§ Document section:
►

Okay, so while for Node core streams an error means you’re done, that is not necessarily true of all streams… And there is there an ordering difference…? Imagine from a stream I’m getting five promises. In the streaming world, I would get those five data and then there’s an error, and I would process that in order. So I’d process the five pieces of data, and then I would process the error. Now, when we wrap this up as an async generator, we may not have consumed all that data. Do we still have the same order? If we have put those five pieces of data in, but we’ve only consumed one, and now we get an error, is the next thing we consume going to be another piece of data, or is it gonna be the error?

It’s going to be the error.

Interesting. So we changed the ordering.

A little bit. It changes the ordering a little bit, yes. Because at that point in time the stream has been errored, and essentially if you’ve not consumed the data – the point is the data is there, and if you’re not consuming it, if the socket gets down, the error will be presented to you on the next read. In order to keep the consumed memory constant and as little as possible, the async iterator is not pulling data from the streams for you and queuing it for you. It’s essentially reading only as much data that you’re asking to read.

[35:03] Got it.

There are situations where two different implementations will have different ordering.

Yeah, yeah.

◄

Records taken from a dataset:
►

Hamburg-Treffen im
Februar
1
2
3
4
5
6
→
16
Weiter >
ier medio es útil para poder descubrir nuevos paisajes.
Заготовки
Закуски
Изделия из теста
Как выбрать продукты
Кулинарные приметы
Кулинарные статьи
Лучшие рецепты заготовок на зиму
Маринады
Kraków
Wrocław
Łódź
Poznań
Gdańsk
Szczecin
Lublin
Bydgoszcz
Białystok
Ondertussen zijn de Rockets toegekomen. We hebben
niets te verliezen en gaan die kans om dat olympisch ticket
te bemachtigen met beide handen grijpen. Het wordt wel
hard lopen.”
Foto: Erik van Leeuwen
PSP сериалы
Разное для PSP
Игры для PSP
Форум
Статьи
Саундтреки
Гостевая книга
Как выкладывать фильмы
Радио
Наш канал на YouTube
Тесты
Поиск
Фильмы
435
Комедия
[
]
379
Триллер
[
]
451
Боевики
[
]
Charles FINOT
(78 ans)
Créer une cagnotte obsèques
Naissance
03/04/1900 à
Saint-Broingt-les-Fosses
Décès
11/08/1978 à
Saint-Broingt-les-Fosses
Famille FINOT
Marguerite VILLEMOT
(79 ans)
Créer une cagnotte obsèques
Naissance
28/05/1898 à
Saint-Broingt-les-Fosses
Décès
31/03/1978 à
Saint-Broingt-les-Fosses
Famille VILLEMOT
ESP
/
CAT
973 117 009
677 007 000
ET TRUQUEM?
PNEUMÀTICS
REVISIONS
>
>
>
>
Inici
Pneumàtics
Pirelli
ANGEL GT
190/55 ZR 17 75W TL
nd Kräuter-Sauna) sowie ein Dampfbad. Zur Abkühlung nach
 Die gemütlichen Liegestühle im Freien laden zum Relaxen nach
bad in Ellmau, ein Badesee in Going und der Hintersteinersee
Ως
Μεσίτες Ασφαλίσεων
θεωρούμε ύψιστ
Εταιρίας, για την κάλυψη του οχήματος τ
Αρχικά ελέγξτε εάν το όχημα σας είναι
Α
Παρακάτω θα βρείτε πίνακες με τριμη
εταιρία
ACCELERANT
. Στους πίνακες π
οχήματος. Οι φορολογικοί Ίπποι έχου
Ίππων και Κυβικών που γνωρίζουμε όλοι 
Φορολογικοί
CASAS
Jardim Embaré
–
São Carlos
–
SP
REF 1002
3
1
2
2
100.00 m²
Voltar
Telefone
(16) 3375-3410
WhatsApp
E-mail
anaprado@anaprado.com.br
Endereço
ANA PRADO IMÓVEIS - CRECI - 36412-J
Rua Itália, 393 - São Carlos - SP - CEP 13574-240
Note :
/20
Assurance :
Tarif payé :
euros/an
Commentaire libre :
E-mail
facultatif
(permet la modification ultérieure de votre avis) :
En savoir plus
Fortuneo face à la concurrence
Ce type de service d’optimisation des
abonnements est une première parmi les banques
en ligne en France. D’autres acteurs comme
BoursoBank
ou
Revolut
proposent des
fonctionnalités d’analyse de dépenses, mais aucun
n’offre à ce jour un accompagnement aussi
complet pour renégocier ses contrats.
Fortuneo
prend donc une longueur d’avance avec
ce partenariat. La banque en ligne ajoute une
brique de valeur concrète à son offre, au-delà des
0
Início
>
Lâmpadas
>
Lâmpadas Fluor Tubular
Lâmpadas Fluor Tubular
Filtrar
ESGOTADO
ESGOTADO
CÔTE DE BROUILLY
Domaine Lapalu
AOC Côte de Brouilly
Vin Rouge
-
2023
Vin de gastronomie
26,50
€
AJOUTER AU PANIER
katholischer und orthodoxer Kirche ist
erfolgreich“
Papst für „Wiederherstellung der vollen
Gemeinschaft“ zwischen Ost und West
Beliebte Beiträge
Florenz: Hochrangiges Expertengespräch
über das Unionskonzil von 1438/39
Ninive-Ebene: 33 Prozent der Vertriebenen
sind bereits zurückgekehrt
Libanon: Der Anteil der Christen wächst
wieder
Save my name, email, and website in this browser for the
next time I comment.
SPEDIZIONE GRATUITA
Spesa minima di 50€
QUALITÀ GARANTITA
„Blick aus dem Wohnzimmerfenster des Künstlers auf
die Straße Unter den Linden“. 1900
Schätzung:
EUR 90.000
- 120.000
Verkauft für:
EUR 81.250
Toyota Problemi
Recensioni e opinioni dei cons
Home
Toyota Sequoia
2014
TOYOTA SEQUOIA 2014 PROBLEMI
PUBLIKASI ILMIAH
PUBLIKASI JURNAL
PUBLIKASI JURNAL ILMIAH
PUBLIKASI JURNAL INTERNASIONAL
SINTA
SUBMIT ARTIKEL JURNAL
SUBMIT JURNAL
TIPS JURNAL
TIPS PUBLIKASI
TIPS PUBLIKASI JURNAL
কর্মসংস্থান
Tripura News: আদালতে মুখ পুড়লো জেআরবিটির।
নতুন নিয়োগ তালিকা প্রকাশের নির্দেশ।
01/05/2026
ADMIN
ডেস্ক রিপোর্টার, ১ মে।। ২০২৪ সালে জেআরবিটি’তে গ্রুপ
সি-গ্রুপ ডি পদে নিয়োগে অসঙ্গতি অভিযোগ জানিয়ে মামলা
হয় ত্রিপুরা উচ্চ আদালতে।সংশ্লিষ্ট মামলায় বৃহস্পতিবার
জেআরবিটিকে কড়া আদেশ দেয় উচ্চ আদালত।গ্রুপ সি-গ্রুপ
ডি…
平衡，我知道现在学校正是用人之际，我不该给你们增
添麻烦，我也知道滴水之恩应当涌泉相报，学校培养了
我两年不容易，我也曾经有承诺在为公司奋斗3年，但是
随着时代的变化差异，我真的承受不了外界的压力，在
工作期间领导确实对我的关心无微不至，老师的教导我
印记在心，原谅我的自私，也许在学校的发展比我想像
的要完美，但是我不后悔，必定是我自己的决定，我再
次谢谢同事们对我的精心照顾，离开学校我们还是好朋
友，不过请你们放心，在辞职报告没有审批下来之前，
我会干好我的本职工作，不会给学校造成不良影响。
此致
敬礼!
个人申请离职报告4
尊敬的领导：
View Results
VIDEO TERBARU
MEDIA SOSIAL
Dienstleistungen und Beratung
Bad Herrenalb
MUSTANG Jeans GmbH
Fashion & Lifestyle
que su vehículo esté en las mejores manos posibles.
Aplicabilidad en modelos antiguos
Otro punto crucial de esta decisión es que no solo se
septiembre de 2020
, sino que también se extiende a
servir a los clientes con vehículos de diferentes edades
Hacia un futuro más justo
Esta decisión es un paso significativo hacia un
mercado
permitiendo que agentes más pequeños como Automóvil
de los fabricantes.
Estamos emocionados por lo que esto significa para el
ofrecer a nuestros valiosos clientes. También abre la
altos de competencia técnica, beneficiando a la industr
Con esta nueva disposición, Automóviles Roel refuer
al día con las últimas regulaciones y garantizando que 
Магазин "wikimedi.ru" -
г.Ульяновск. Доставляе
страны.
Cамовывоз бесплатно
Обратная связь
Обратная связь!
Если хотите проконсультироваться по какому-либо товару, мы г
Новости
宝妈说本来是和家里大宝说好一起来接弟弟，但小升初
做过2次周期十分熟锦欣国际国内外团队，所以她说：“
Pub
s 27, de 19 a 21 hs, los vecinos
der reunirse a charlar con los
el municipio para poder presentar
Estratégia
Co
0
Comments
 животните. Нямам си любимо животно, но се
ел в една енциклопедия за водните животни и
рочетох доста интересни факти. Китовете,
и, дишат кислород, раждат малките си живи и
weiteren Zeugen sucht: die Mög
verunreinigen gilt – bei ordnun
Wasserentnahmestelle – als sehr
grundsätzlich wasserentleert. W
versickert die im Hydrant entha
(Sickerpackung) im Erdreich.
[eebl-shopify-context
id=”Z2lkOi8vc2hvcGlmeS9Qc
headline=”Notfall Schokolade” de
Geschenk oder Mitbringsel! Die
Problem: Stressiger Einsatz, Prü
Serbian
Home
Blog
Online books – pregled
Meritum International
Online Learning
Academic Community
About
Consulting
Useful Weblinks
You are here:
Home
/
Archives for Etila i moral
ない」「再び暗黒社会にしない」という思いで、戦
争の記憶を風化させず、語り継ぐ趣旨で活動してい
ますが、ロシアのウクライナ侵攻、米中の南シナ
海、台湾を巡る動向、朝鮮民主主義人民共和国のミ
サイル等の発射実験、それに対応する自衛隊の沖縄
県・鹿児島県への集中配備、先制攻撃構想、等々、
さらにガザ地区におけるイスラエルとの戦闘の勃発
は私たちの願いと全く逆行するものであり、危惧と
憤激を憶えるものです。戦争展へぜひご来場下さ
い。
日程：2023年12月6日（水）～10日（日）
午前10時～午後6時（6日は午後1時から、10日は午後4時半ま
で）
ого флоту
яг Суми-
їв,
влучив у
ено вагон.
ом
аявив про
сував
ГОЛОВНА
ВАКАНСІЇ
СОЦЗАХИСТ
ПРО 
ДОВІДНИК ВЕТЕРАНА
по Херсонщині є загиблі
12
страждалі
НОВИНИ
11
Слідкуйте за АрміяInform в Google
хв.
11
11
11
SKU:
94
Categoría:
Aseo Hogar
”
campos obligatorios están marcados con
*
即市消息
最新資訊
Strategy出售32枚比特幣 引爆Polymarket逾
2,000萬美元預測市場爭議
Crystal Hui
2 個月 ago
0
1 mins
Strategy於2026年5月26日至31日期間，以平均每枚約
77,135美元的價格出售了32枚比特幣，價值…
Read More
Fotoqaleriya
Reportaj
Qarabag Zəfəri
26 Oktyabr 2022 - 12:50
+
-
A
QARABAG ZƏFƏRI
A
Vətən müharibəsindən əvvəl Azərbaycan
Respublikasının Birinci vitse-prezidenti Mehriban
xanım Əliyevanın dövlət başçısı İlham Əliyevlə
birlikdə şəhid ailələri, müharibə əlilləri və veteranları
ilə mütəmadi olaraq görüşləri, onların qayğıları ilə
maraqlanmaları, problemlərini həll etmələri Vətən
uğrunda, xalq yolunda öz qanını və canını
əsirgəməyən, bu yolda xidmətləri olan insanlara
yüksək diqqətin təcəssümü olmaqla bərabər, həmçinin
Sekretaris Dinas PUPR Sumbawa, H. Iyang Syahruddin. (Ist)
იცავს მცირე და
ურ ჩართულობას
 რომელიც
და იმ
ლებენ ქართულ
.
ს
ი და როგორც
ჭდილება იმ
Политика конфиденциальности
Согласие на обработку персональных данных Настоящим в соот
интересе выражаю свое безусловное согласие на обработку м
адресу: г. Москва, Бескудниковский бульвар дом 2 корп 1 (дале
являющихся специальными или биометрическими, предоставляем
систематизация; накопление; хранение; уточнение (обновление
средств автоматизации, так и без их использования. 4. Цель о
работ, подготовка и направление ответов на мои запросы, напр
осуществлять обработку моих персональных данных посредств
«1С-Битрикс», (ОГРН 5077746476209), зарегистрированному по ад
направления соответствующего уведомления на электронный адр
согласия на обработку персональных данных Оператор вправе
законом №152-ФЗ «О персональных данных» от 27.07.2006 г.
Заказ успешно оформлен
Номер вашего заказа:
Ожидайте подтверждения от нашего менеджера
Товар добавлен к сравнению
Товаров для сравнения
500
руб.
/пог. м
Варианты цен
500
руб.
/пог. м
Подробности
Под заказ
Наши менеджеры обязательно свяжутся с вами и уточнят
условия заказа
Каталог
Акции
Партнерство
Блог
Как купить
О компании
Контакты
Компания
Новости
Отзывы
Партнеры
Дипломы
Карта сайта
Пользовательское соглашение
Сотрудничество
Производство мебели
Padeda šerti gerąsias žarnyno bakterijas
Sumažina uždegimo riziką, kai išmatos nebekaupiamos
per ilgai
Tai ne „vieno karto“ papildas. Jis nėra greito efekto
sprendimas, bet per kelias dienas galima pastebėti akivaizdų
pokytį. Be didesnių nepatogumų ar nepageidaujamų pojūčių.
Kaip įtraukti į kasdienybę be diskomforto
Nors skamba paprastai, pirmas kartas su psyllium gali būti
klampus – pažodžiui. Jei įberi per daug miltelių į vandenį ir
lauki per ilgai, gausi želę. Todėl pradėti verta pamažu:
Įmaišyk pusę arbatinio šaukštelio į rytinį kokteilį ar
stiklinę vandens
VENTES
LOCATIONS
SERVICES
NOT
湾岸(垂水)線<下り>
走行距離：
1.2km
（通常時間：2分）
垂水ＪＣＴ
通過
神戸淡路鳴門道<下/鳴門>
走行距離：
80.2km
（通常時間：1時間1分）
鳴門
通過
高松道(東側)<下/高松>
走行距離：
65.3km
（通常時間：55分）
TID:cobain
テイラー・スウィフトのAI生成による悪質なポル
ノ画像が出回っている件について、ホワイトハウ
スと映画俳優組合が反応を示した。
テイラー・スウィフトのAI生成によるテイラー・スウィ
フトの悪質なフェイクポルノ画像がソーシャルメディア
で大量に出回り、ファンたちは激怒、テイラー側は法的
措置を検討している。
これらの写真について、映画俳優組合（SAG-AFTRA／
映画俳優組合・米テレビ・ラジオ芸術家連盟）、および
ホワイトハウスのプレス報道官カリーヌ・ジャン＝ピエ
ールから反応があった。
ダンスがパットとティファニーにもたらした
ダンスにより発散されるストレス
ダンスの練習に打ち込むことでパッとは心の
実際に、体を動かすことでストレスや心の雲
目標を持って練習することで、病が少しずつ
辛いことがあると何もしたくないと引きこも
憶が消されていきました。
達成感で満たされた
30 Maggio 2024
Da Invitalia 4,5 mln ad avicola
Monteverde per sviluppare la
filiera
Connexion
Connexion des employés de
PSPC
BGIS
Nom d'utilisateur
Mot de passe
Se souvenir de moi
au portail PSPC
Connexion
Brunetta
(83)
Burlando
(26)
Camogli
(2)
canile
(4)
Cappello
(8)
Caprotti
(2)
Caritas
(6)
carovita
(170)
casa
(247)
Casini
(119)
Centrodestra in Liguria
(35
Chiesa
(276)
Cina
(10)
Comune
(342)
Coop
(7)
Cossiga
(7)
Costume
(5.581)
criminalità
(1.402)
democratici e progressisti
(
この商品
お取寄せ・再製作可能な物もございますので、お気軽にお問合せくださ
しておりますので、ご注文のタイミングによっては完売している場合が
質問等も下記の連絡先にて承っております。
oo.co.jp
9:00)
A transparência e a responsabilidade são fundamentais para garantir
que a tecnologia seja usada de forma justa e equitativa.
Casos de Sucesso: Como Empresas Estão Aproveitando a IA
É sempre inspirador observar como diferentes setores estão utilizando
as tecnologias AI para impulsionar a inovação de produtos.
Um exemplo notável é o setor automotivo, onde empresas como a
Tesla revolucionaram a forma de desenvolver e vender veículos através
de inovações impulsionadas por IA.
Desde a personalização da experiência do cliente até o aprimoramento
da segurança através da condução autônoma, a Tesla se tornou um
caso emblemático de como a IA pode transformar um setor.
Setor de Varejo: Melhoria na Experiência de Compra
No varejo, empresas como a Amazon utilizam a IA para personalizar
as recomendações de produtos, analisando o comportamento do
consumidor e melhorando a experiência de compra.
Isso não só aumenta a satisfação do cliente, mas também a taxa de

◄

§ Exercise prompt: In the conversation about Node streams, why does the async iterator avoid pulling data from the streams and queuing it?

§ Answer to this exercise: To keep the consumed memory constant and as little as possible.